Put All Your Eggs (and Sperm) in One Basket

Panel on Material Donation Registry Gets to the Roots of the Situation

Vardit Ravitsky turns to fellow panelists Vincent Couture and Vanessa Gruben during a talk at McGill University on Nov. 2.  Photo Julia Miele

Bioethics professor Vardit Ravitsky approaches the podium and stops before addressing the people seated before her in McGill University’s Chancellor Day Hall.

Glancing around the room, she asks the audience a question that creates a pregnant pause.

“If you found out later tonight that the father who raised you is not genetically related to you, would it matter?”

A lot of people raise their hands without a moment’s hesitation, some wait a bit before tentatively extending their arms, and others remained unmoved. Ravitsky nods before continuing, “I used the term ‘matter’ vaguely here because it could matter to different people for different reasons.”

Ravitsky, who teaches at UdeM, was speaking on Nov. 2 at a discussion panel on the sperm and egg donor registry situation in Canada. The McGill Journal of Law and Health hosted the event. Vanessa Gruben, a professor of law at the University of Ottawa, and doctoral student Vincent Couture also participated. They set the stage on why it is of such vital importance that we make the identities of sperm and egg donors accessible to their “offspring.”

Ravitsky discussed how some parents who used sperm or egg donor services want to keep donor identities secret in order to have control over the relationship with their children. In some cases, the donors themselves request anonymity, to avoid certain issues like child welfare and other financial responsibilities.

Donor clinics also have a hand in this anonymity process. Ravitsky said it’s probably because they have “an interest in keeping the process simple” and they’d rather not “be burdened with managing registries and keeping files for decades.”

Ravitsky gave the example of a donor clinic in the United States that recently went bankrupt. It had many records of donors stashed away in a shed rented for safekeeping. But the clinic ran out of funds and was soon unable to continue paying rent. They lost all the records, “the genetic origins of thousands who may have wanted access to that information,” according to Ravitsky who shook her head before proceeding with the panel.

The wellbeing of “donor conceived” individuals was the main focus of the discussion. There are many different reasons they could have for wanting to know the identity of their donor: some wish to know their medical history, while others place urgency on knowing and being able to obtain the missing piece to their identity.
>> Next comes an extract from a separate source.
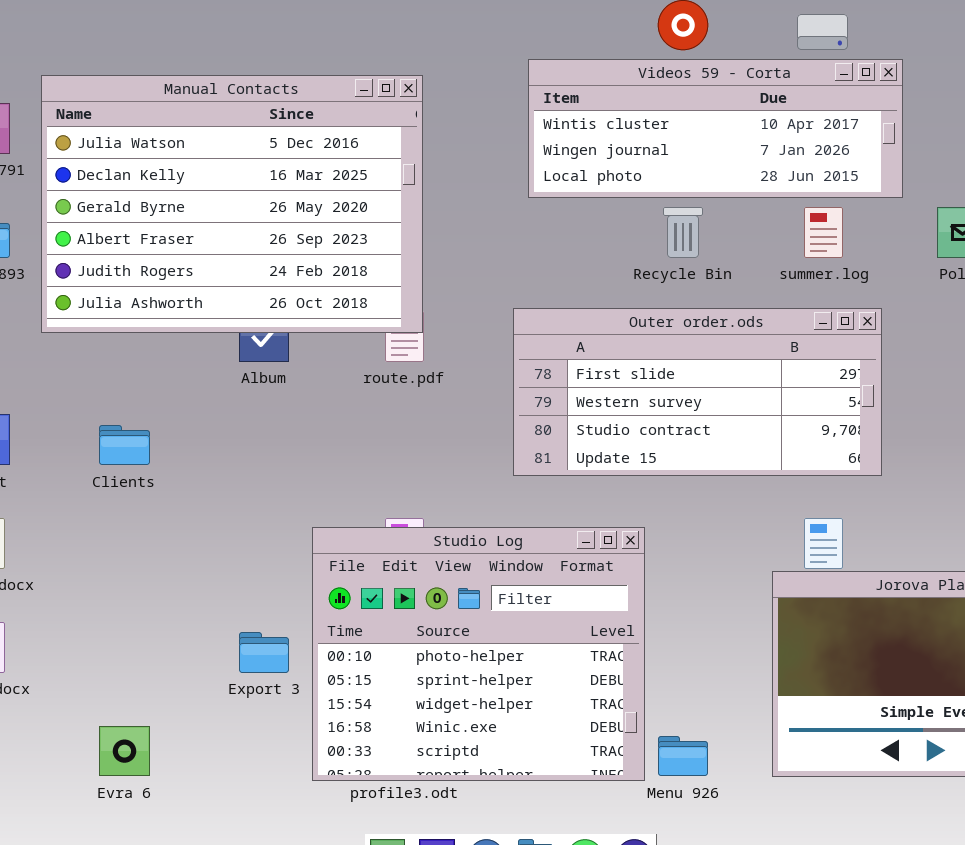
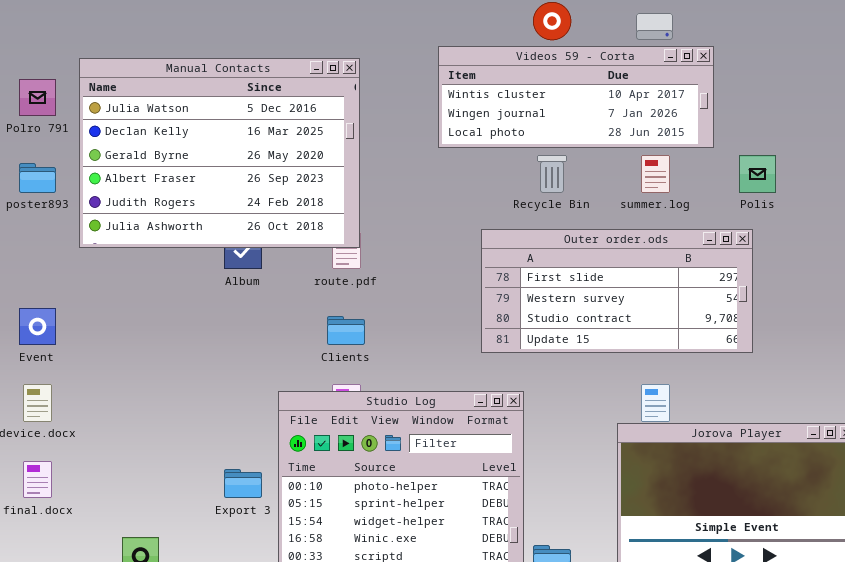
Outer order.ods: [513,308,882,476] -> [481,229,753,353], moved
Clients: [99,425,150,465] -> [327,316,365,345], moved

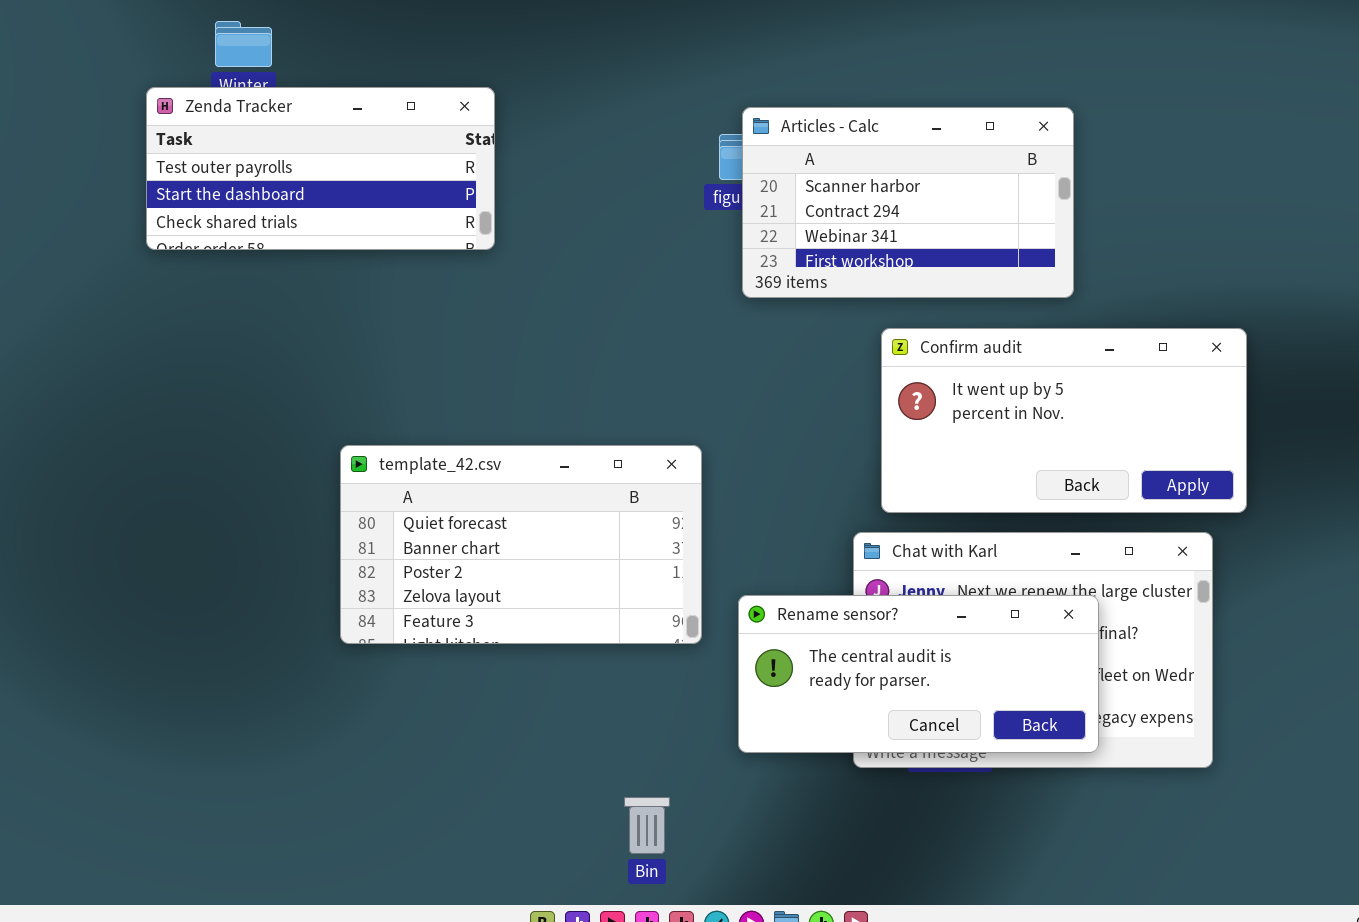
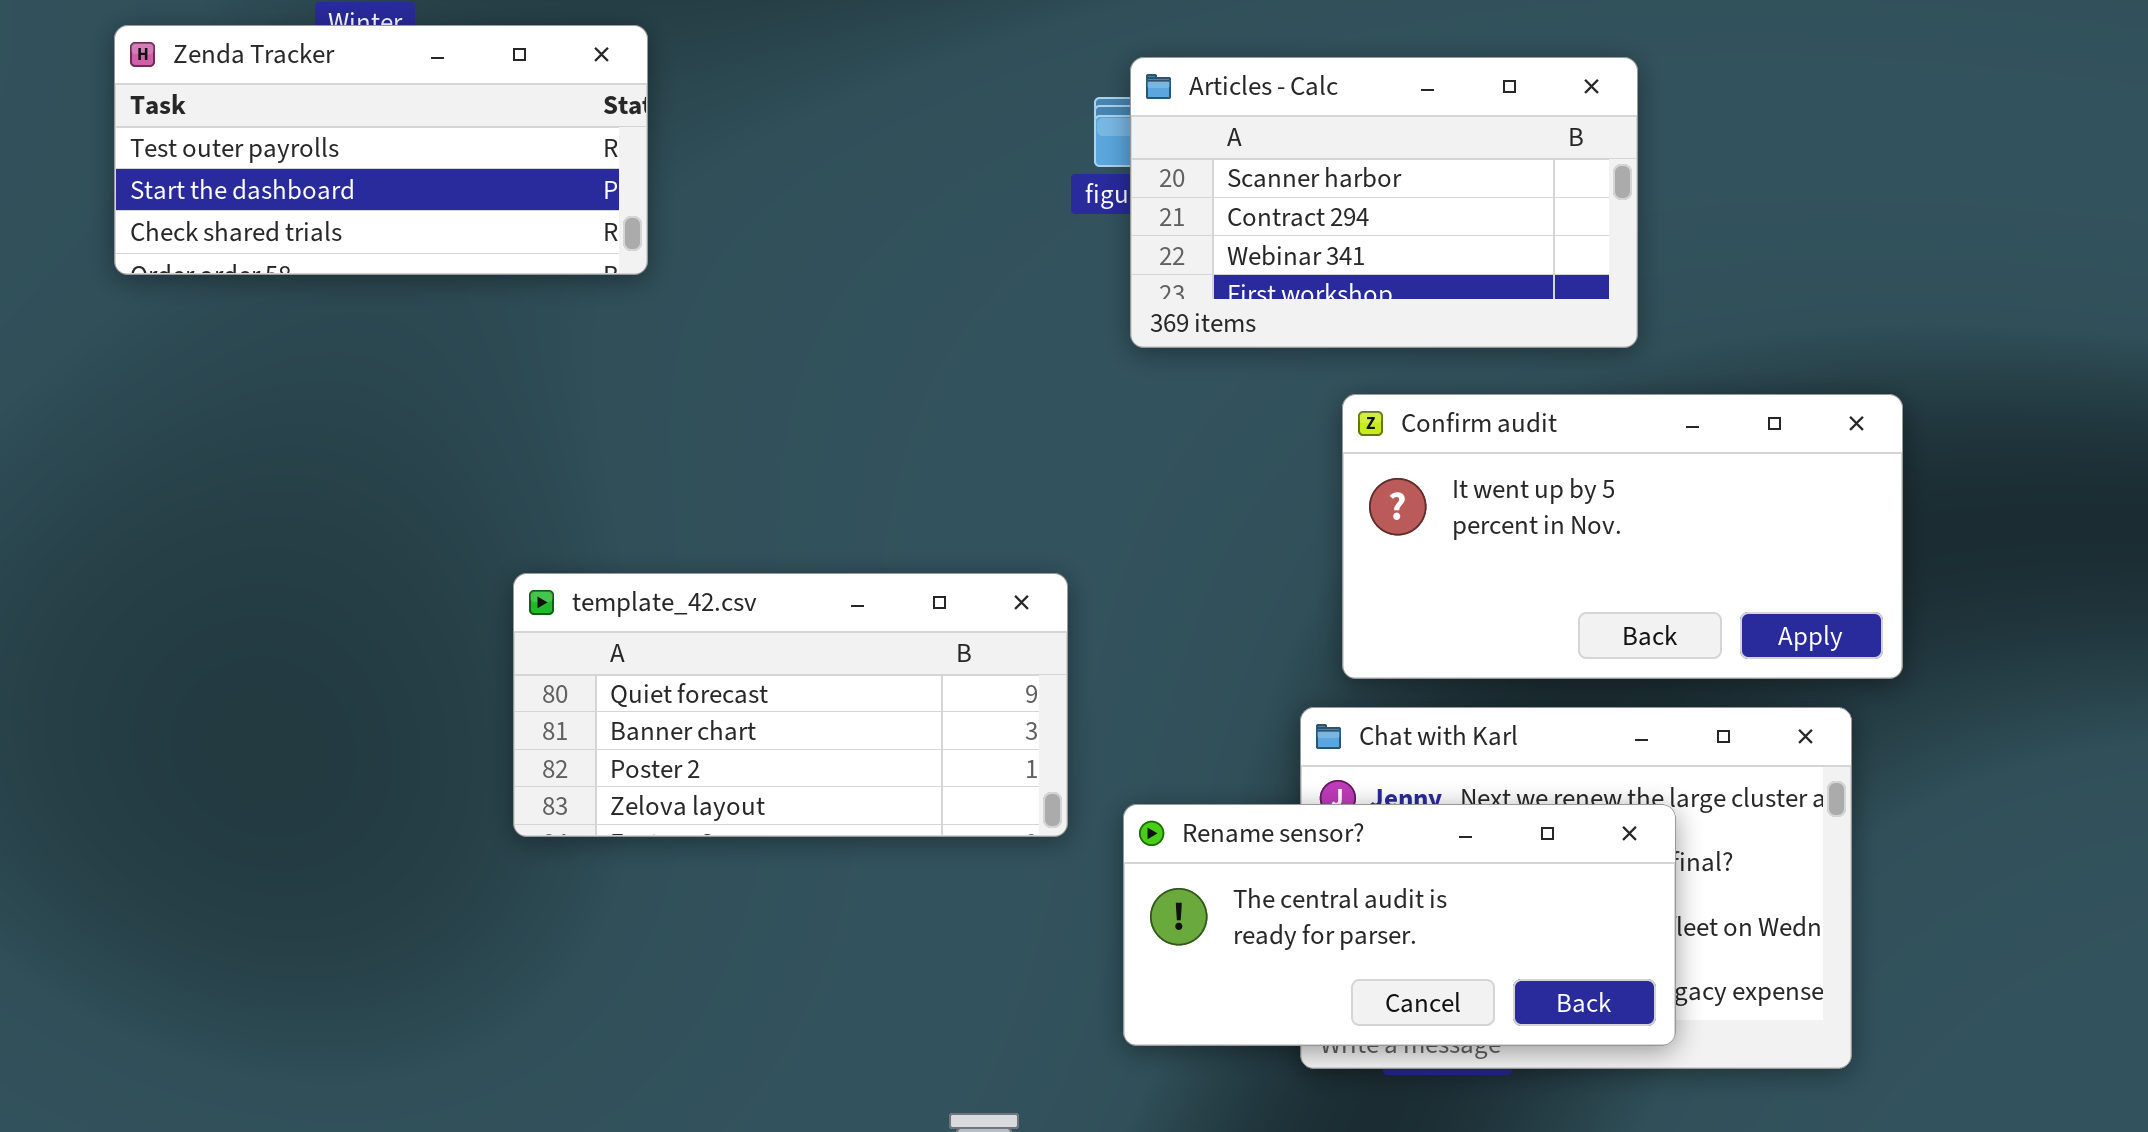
Zenda Tracker: [146,87,495,250] -> [114,25,648,275], moved
template_42.csv: [340,445,702,644] -> [513,573,1068,837], resized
“Would you tolerate being told you had no right to any of that? Denied access to your roots?” Ravitsky said.

“Would you tolerate being told you had no right to any of that? Denied access to your roots?” – Vardit Ratvisky, professor of bioethics at Universite de Montreal

On the other hand, Gruben spoke more about the legal issues concerning sperm and egg registries.

She brought up the 2013 Pratten v British Columbia court case as one example. “[Olivia] Pratten had challenged the provincial rules around disclosure information to donor-conceived offspring,” she said. Pratten herself was conceived from a donor and wished to gain access to his or her identity and to help others who wished to do the same.

“[Pratten] argued that she had a freestanding right to know her genetic origins,” Gruben said. Pratten also argued that B.C.’s adoption registration was discriminatory to donor-conceived people.

Pratten’s second argument succeeded, the judge agreed that there was discrimination against donor offspring, but her first argument failed. Pratten is still being withheld from her by the clinic.

All three speakers restated the same point: that donor-conceived individuals who are denied access to their donor’s information will suffer psychological distress and struggle with identity formation, all while hereditary medical issues go unnoticed. And there’s always that fear of accidentally getting romantically involved with your half-sibling.

This repetition left some attendees feeling as though the discussion was one-sided.

“I think we could have benefitted from having someone that didn’t agree with them,” audience member Rachel Bleetman said. “I didn’t really know much about it, so it would have been nice to hear from both sides.”

Bleetman admitted that she initially believed it was no one’s business to interfere with the donors’ lives. “But now, kind of hearing the arguments from the panel tonight, I can see more and more why it can be important.”

Right now, Health Canada is calling for submissions where anyone can write a comment regarding the registry issue and submit it to the government. “Any citizen can express the support for the ban on anonymity,” Ravitsky said. “This is one thing that students can do to help the cause.”

“Just continue to protest and create relations and connections with people and make this topic known,” Vincent Couture added. “People have strange ideas on this assisted method of conceiving, so just try to make it clear and keep talking about it.”